Even as the Transportation Security Administration improves its techniques for patting down airline passengers and ferreting out blue-haired, little old lady terrorists the danger to the United States, its citizens and its international commerce as a result of unscreened cargo containers grows. Cargo containers are employed by criminals and smugglers to move all kinds of contraband around the world. A terrorist organization could use one, just a single container among hundreds aboard a large ship, to slip a nuclear or biological weapon into a U.S. port. Five years ago, Congress passed a law requiring the Department of Homeland Security (DHS) to screen 100 percent of maritime cargo heading for the United States no later than July 2012.

DHS recently announced that it would miss this deadline. Actually, the problem is worse than simply a delay in meeting the law’s requirements. DHS has utterly failed at the task assigned to it. Most cargo containers proceed on their way to U.S. destinations unscreened. What passes for screening involves old and inadequate systems that are easy to spoof. Even as the technology to remotely screen cargo containers undergoes revolutionary improvements, DHS continues to dither. In part this reflects the department’s utter failure to create the internal procedures and methods needed to develop advanced technologies and security systems. But it also reflects a lackadaisical approach to many critical tasks. For example, DHS is just beginning to invest in unmanned aerial systems to patrol our borders and sea approaches, even though the U.S. military has demonstrated the value of these capabilities during ten years of conflict.

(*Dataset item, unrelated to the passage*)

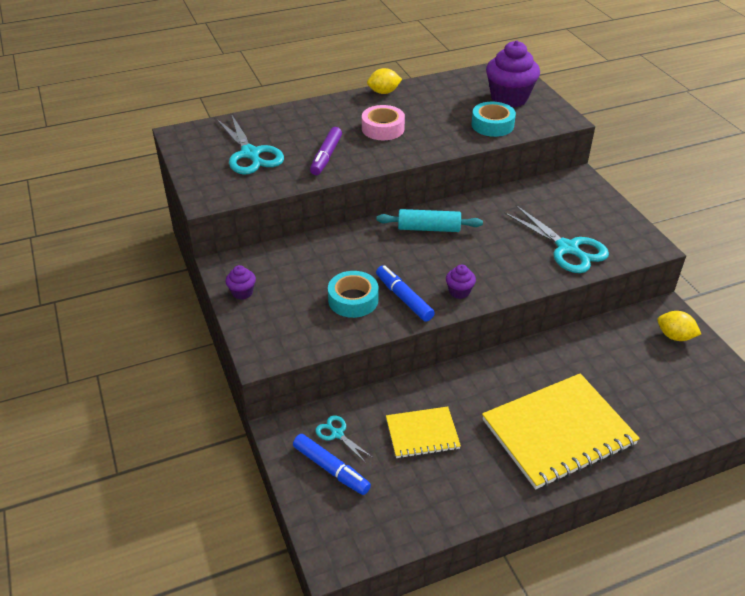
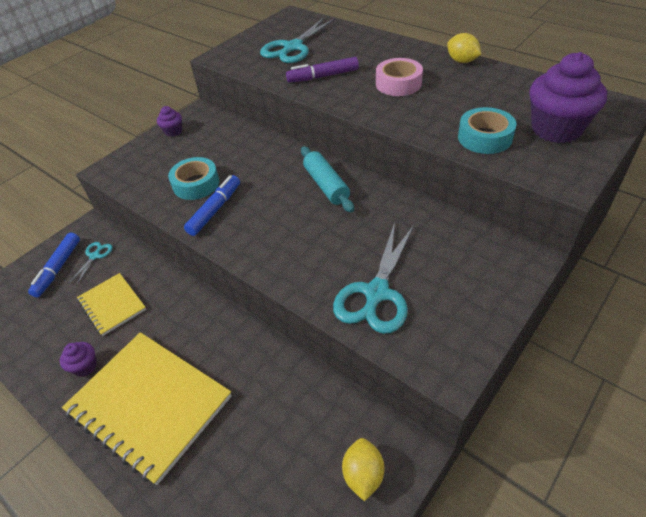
camera: 65 degrees right, 5 degrees up
(459, 292) = (246, 239): purple cupcake -> purple cupcake (85, 366)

This situation is tragic because there is technology available that would allow for rapid, highly accurate cargo screening. An operational test of a new system, the privately-developed Multi-Mode Passive Detection System (MMPDS) is about to begin at Freeport, the Bahamas. The MMPDS uses naturally-occurring high energy particles as its source. The vehicle or container carrying the nuclear material passes between two detector arrays which measure the change in the path of the particles caused by their interactions with the material inside the container. Denser materials such as uranium or plutonium cause greater changes in the paths compared to less dense materials. The MMPDS can detect nuclear material even if it is hidden within a lead and steel shielded container placed in a cargo bin with other naturally radiating materials. The MMPDS is fast, relatively cheap, extremely accurate and easy to operate.

Congressional leaders such as Jerrold L. Nadler, Edward J. Markey and Bennie G. Thompson recently wrote an op-ed in The New York Times criticizing DHS’s lack of action or apparent interest on the problem of cargo screening. These gentlemen and anyone else interested in protecting the nation’s ports and sea commerce should get themselves to the Bahamas to see how the problem could be solved.